• **Study text**:
»»
This sexualization of secondary sex characteristics is solidified with the conquest related terminology applied to each woman. By stating the ease in which, if wanted, a heterosexual man could bed these two women, the objectification is internalized and able to cause a cascade of self-objectification and its effects. Furthermore, this diminishes the ability of women to appear educated, which reinforces the societal threat of women’s intelligence to the patriarchal hierarchy. By viewing these images in a sexual connotation, this concept of women being educated is erased from the thoughts of any potential customers, which allows the grounds for the tag line “get the respect you deserve”.

The language used, albeit simplistic, is probably the most problematic part of this advertisement. The message that women have to control their image in order to be respected, and that one can only be respected if they are “hard” to get into bed, constructs a pre-existing societal framework in which women are judged, as beings, solely for their appearance and not for their character. By evoking these images and concepts in this advertisement, the company is pining to tap into the appearance anxiety of the women viewing it. Appearance anxiety and body shame have been seen heavily in women who have been objectified, due largely to self-objectification [5]. The coopting of these symptoms of sexual objectification has one purpose: to trick women into feeling that they can change societal beliefs about their sexual promiscuity by buying Oogmerk glasses. This is a clear example of the rhetorical appeal of pathos, as its intention is to sway the emotions of its audience [6]. Through an explicitly minimalist approach, combining visual and verbal messages, these effects caused via sexual objectification are exploited to make sales and inherently reinforce these standards and requirements for existing as a “successful” woman. All of this ultimately ties to support the deeply ingrained societal dynamic of sexual objectification of women, which “no woman can opt out” of [7].
««
(Transcribed page contents)
»»
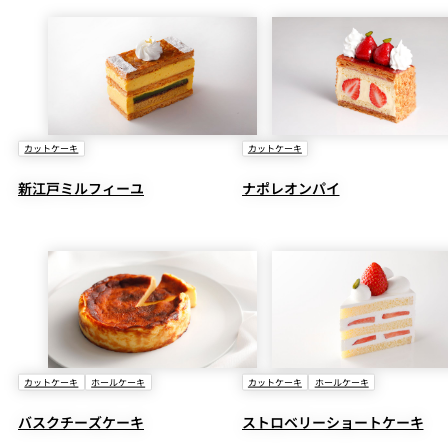
カットケーキ
カットケーキ
新江戸ミルフィーユ
ナポレオンパイ
カットケーキ
ホールケーキ
カットケーキ
ホールケーキ
バスクチーズケーキ
ストロベリーショートケーキ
««
• **Brief 1**: According to the analysis of the Oogmerk glasses advertisement, which rhetorical appeal does the advertisement use?
• **Brief 2**: Write what comes next in the analysis of the Oogmerk glasses advertisement, picking up right after its final sentence.
None of the entries is needed here.

• **Result 1**: It uses pathos, because it is meant to sway the emotions of its audience.

• **Result 2**:
While ultimately this is not the most problematic use of objectified tropes surrounding the ties between female sexuality and female body parts, it highlights an overarching problem seen in the advertising industry today. Too often, there are problematic outcomes, like the power dynamics of rape and sexual assault, that stem from these beliefs that women exist as objects for men’s sexual desires.

 

[1] Szymanski, D. M., L. Moffitt B., and E. Carr R. “Sexual Objectification of Women: Advances to Theory and Research 1 7.” The Counseling Psychologist 39.1 (2010): 6-38. Web.

[2] Pappas, Stephanie, and LiveScience. “Our Brains See Men as Whole and Women as Parts.” Scientific American. N.p., 2012. Web. 16 Sept. 2016.

[3] Papadaki, Evangelia. “Sexual Objectification: From Kant to Contemporary Feminism.” Contemp Polit Theory Contemporary Political Theory 6.3 (2007): 330-48. Web.

[4] By 50 Million Liters Since 2007. “The Sexualisation of Breasts – The Circular.”The Circular. N.p., 03 Mar. 2014. Web. 16 Sept. 2016. <http://thecircular.org/the-sexualisation-of-breasts/>.

[5] Szymanski, D. M., L. Moffitt B., and E. Carr R. “Sexual Objectification of Women: Advances to Theory and Research 1 7.” The Counseling Psychologist 39.1 (2010): 6-38. Web.

[6] “Pathos.” Writing Commons. N.p., n.d. Web. 16 Sept. 2016.

[7] Fischer, A. R., S. K. Bettendorf, and Y.-W. Wang. “Contextualizing Sexual Objectification.” The Counseling Psychologist 39.1 (2010): 127-39. Web.